Wyndham has 29 hotels in Mexico, 35 in Argentina (including 33 Howard Johnsons). They just built their 30th hotel in Brazil “with very good local partners.
“As the economy faces challenges, non-branded hotels under construction are looking for conversion opportunities,” Pena said. Wyndham is 100 per cent franchised in the region.
“As of Friday, we had 5,700 hotels in 100 countries and 1.1 million rooms,” said Laurent De Kousemaeker, chief development officer Caribbean and Latin America for Marriott, referring to the recent deal to take over Starwood.
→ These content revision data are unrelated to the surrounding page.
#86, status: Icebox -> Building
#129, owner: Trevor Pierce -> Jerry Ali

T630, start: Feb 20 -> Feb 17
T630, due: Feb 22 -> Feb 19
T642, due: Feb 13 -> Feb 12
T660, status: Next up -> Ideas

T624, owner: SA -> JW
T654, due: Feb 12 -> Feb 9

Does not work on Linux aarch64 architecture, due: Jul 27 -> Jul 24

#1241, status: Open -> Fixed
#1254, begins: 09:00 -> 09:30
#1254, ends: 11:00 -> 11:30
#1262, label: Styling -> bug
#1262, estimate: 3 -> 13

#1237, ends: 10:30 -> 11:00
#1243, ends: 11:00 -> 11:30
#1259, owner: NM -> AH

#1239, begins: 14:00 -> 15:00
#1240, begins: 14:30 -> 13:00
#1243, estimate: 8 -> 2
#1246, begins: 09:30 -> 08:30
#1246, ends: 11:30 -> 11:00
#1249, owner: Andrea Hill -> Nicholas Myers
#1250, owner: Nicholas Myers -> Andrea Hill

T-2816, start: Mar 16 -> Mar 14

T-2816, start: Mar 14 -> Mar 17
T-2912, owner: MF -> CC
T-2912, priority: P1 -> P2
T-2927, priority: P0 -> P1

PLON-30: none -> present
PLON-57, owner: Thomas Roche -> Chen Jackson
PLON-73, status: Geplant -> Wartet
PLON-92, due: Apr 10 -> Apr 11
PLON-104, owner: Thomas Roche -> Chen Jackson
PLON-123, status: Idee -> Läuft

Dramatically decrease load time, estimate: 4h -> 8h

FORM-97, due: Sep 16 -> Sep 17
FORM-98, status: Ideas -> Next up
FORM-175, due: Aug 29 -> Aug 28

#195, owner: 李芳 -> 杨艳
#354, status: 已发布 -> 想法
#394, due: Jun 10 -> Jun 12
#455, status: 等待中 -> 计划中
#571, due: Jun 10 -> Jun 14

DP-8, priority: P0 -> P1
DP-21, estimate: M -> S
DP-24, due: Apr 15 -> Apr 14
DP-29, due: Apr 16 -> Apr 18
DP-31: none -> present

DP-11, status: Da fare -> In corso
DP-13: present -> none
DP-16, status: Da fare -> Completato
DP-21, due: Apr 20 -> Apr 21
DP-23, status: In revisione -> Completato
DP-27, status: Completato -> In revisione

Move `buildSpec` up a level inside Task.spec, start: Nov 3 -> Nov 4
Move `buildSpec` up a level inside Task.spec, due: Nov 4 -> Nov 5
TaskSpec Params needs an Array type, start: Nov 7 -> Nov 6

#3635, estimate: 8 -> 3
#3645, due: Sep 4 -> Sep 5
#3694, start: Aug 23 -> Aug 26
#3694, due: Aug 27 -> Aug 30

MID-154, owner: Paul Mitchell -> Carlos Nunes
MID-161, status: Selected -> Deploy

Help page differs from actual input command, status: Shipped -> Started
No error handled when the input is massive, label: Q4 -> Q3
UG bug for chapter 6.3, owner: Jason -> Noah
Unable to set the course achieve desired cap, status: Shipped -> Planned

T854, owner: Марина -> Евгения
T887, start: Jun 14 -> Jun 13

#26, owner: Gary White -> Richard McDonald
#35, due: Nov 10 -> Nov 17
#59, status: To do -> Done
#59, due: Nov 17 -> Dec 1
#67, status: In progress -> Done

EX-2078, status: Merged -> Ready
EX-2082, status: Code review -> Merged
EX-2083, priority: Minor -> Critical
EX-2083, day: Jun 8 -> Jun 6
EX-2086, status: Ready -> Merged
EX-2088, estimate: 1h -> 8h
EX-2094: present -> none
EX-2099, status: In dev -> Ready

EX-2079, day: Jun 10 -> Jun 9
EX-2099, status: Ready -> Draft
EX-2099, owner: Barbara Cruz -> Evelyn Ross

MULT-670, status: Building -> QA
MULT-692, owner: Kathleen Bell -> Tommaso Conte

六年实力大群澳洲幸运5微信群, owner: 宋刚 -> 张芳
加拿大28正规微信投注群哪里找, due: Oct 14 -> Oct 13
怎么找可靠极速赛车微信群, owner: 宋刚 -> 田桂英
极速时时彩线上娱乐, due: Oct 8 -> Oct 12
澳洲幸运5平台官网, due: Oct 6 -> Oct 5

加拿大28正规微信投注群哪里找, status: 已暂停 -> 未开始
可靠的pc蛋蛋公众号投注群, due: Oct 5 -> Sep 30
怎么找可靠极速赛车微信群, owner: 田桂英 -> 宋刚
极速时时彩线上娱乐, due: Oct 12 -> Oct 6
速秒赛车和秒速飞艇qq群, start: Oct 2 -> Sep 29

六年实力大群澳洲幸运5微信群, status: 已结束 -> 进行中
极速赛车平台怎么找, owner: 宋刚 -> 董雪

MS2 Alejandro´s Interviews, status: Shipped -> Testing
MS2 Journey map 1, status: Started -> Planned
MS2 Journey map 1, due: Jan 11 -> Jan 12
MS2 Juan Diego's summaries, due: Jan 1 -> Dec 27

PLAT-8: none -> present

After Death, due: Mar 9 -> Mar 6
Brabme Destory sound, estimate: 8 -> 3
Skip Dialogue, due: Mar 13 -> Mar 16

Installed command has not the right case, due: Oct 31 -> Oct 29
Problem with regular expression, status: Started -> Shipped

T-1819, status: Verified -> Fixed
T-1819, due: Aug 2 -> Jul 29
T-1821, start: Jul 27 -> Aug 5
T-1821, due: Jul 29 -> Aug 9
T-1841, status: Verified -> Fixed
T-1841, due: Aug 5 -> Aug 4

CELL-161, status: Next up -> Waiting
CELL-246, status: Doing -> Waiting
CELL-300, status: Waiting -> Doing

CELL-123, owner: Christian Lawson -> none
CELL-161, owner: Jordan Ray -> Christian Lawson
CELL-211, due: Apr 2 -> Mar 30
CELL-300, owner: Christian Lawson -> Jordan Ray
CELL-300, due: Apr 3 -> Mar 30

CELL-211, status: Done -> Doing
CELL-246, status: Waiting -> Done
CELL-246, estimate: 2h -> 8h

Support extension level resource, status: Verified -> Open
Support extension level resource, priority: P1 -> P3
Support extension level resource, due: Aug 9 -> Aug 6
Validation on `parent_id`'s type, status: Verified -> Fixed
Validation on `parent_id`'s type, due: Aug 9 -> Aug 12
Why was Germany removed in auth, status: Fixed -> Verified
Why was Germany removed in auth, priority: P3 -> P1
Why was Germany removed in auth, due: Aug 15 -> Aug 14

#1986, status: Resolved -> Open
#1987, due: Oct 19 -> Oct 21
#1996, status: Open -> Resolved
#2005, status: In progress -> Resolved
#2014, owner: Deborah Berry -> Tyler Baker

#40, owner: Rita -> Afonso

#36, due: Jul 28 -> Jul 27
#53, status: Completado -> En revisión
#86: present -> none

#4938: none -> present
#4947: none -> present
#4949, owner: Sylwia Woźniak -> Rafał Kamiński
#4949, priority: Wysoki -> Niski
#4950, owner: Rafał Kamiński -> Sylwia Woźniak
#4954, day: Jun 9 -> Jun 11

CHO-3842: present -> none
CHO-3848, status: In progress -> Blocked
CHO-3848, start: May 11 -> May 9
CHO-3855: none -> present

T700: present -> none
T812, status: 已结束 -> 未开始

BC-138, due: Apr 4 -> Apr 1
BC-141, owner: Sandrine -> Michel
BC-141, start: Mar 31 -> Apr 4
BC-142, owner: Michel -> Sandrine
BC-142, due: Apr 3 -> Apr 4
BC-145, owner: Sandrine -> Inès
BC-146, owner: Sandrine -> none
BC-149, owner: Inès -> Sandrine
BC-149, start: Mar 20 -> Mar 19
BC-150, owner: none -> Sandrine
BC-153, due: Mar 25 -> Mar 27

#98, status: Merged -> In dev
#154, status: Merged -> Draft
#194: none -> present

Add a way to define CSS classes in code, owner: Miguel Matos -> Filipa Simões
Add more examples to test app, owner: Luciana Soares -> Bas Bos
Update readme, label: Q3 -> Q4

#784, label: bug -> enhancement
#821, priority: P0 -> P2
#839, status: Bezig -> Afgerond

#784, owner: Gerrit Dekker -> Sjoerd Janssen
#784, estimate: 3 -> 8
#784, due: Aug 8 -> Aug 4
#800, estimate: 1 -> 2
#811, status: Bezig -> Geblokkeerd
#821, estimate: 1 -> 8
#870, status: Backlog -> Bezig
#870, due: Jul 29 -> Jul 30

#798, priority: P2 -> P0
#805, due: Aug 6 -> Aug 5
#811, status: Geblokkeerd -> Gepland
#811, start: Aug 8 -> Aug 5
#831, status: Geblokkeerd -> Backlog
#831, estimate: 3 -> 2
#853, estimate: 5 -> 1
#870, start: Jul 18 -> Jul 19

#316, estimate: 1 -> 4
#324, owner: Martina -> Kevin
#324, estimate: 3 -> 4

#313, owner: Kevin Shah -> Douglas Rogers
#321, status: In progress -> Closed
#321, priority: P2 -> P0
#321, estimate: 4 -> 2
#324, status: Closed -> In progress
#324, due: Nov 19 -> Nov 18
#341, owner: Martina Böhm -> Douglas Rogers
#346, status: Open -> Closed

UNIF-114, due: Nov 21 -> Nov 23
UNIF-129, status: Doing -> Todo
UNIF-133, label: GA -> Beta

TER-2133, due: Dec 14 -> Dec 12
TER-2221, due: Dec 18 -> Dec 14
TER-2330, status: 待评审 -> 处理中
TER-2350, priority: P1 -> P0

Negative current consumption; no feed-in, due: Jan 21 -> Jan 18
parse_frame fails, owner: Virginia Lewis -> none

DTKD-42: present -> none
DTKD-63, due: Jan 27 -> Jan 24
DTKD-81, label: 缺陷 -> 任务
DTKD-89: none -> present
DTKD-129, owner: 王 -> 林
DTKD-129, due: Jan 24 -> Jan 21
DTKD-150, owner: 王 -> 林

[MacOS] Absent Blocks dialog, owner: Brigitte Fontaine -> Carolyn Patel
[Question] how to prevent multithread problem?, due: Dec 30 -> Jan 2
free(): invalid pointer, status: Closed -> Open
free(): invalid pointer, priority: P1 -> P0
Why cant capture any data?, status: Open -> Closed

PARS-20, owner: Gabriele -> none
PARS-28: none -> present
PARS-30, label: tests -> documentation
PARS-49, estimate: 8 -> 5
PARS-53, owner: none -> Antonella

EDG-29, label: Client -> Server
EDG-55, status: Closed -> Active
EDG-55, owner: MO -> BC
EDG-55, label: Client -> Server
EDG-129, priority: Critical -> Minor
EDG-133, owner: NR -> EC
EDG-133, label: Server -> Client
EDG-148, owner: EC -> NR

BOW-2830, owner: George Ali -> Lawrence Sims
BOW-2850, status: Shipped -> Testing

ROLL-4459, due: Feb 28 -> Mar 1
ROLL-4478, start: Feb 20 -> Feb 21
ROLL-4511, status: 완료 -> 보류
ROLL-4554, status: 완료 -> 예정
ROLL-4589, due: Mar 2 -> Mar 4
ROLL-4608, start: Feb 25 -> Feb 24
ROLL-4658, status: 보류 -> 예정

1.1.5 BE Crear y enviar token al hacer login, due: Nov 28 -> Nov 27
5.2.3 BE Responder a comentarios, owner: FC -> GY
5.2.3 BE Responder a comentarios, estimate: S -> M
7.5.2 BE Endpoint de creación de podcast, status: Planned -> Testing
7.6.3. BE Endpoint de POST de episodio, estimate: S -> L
The pipeline now includes 330,000 rooms globally over the next two to three years.
Marriott has 100 hotels South America now, with a pipeline that could bring it to 208 hotels in the region. Starwood had a head start, having been there since 1962, while Marriott came in 1990. In South America, Starwood added 74 hotels to the existing total of 29, giving Marriott access to Uruguay, Paraguay and Argentina. In the Caribbean, Starwood has already signed a deal for three hotels with Cuba, the first U.S. hotel group to do so in many years.
De Kousemaeker said the Starwood acquisition has economies of scale, and that the company will save $250 million at the corporate level. Asked if Marriott will keep all 30 brands, De Kousemaeker said contracts don't allow them to rebrand. “Ten years ago we had 10 brands. Just last year, we had 20 brands, but were still not in certain segments. Even now, with 30 brands, we are missing [presence in] the leisure space.”